Ammettiamolo, c'è una cosa di cui nessuno parla veramente. Una verità scomoda che giace nell'angolo più buio del nostro garage: i portoni in legno fai da te. Ecco, l'ho detto.
L'Incubo Legnoso: La Realtà Dietro il Sogno
Tutti abbiamo quell'amico, o forse siamo quell'amico, che si è lanciato nell'impresa. Ha comprato assi di legno, viti, e ha iniziato a parlare di "progetto". Con gli occhi che brillavano di una luce pericolosa. Diceva cose tipo "Sarà bellissimo! Unico! Proprio come lo voglio io!". Ah, l'innocenza...
Il Progetto "Facile": I Primi Segnali di Allarme
Poi, la cruda realtà. Le assi che non combaciano. Le viti che si spanano. La vernice che cola. E il sudore. Tanto, tantissimo sudore. Ricordo ancora il giorno in cui ho visto mio cugino Paolo lottare con un listello ribelle. Sembrava stesse combattendo contro un'anaconda impazzita.
Diceva:
"Ma è facilissimo! Basta seguire le istruzioni!".Istruzioni che, ovviamente, sembrano scritte in geroglifico.
L'Illusione del Risparmio: Un Mito da Sfatare
Un altro punto dolente? Il risparmio. L'idea è: "Lo faccio io, così spendo meno!". Poi, si compra l'attrezzo specifico che serve solo per quel progetto. Poi, si sbaglia un taglio e si deve comprare altra legna. Poi, si finisce per andare da un falegname professionista a piangere e chiedergli di salvare il salvabile.

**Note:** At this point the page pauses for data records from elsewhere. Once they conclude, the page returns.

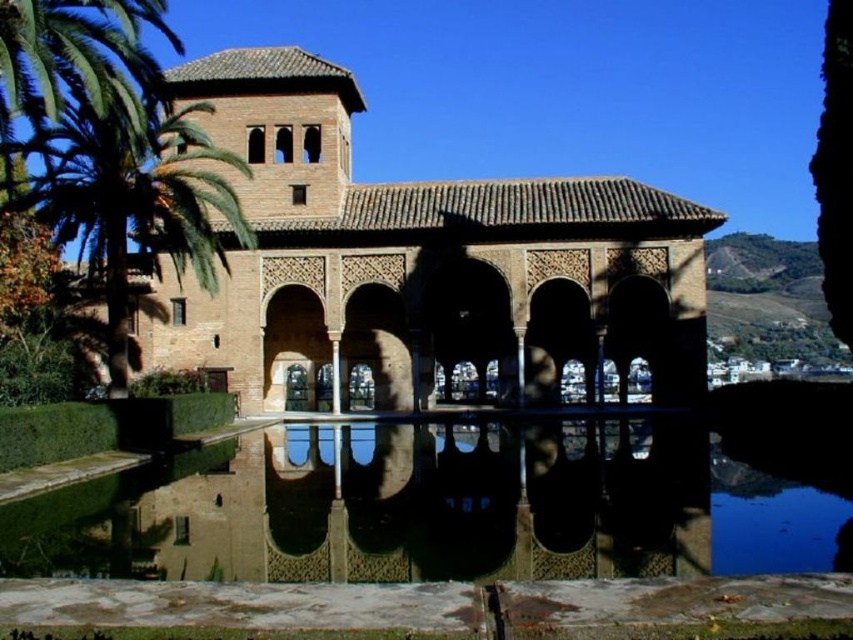
Question: Does clear glass water at center have a greater width compared to green leafy palm tree at upper left?

Choices:
 (A) no
 (B) yes

Answer: (B)

Question: Which point appears farthest from the camera in this image?

Choices:
 (A) (196, 524)
 (B) (135, 176)

Answer: (B)

Question: Does clear glass water at center appear on the right side of green leafy palm tree at upper left?

Choices:
 (A) yes
 (B) no

Answer: (A)

Question: Which of the following is the closest to the observer?

Choices:
 (A) clear glass water at center
 (B) green leafy palm tree at upper left

Answer: (A)

Question: Is clear glass water at center wider than green leafy palm tree at upper left?

Choices:
 (A) no
 (B) yes

Answer: (B)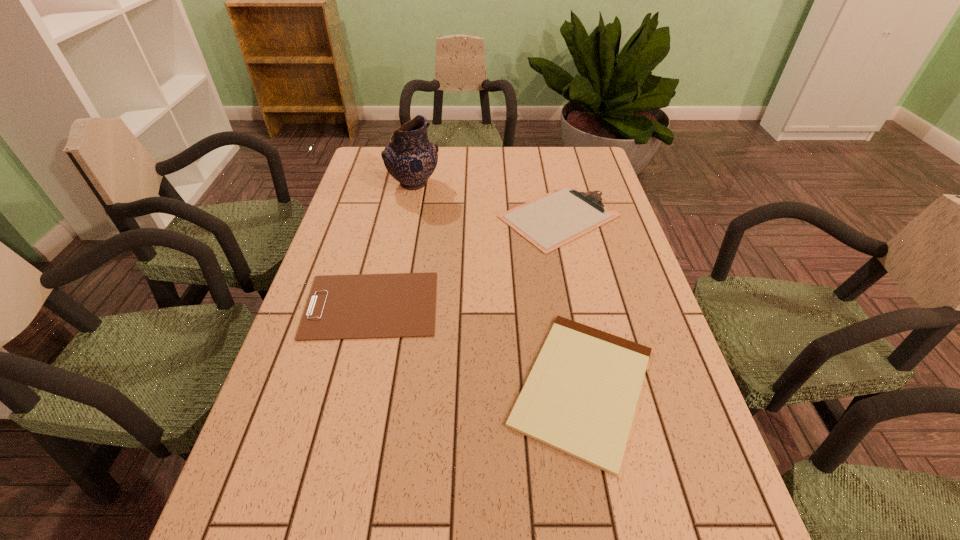
At what (x,y) coordinates should I click in order to perform the action: click on pottery. Please return your answer as a coordinate pair (x, y). This screenshot has height=540, width=960. Looking at the image, I should click on (410, 157).

You are a GUI agent. You are given a task and a screenshot of the screen. Output one action in this format:
    pyautogui.click(x=<x>, y=<y>)
    Task: Click on the third shortest object
    This screenshot has height=540, width=960.
    Given the screenshot: What is the action you would take?
    pyautogui.click(x=550, y=221)

Locate an element on the screen. the tallest clipboard is located at coordinates (550, 221).

This screenshot has width=960, height=540. I want to click on the leftmost clipboard, so click(366, 306).

Find the location of a particular element. The height and width of the screenshot is (540, 960). the second tallest clipboard is located at coordinates (366, 306).

This screenshot has height=540, width=960. I want to click on the shortest clipboard, so click(x=580, y=397).

Image resolution: width=960 pixels, height=540 pixels. I want to click on free region located on the front of the tallest object, so pyautogui.click(x=395, y=284).

This screenshot has height=540, width=960. In order to click on vacant space positioned on the front of the second tallest object in this screenshot , I will do `click(575, 288)`.

Locate an element on the screen. The image size is (960, 540). free space located 0.330m on the back of the second tallest clipboard is located at coordinates (396, 202).

Identify the location of blank space located on the back of the shortest clipboard. (564, 285).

A quel punto, il portafoglio piange più di un bambino a cui hanno rubato il gelato. E la domanda sorge spontanea: non era meglio comprarlo già fatto?
L'Estetica "Rustica": Un Eufemismo per "Storto"
Parliamoci chiaro: il risultato finale, spesso, è... "rustico". Sì, certo, "rustico". Un termine elegante per descrivere un portone che sembra appena uscito da un film horror di serie B. Le cerniere che cigolano in maniera inquietante. Le fessure da cui passa la luce e, probabilmente, anche un gatto.

E poi, la verniciatura. Quella parte in cui cerchi di nascondere tutti i tuoi errori. Ma, si sa, la vernice non fa miracoli. Anzi, a volte li peggiora. Ricordo un portone che sembrava avesse la varicella, tanto era irregolare la stesura del colore.
Ma non ditelo a voce alta. Il proprietario ne è orgoglioso. Dice che è "un pezzo unico". E forse, in un certo senso, lo è davvero. Unico nel suo genere di disastro.

Un Consiglio Spassionato (e forse impopolare)
Quindi, ecco il mio consiglio, che so essere impopolare: prima di lanciarvi nell'impresa del portone in legno fai da te, pensateci bene. Molto bene. Considerate se il vostro tempo e la vostra sanità mentale non valgano di più di un (presunto) risparmio.
Perché, alla fine, potreste ritrovarvi con un portone che vi perseguiterà nei vostri incubi più oscuri. E ogni volta che lo aprirete, sentirete il lamento del vostro portafoglio. E forse, solo forse, capirete che a volte... è meglio delegare. Soprattutto se si parla di falegnameria.
Poi, fate come volete. Io vi ho avvertito.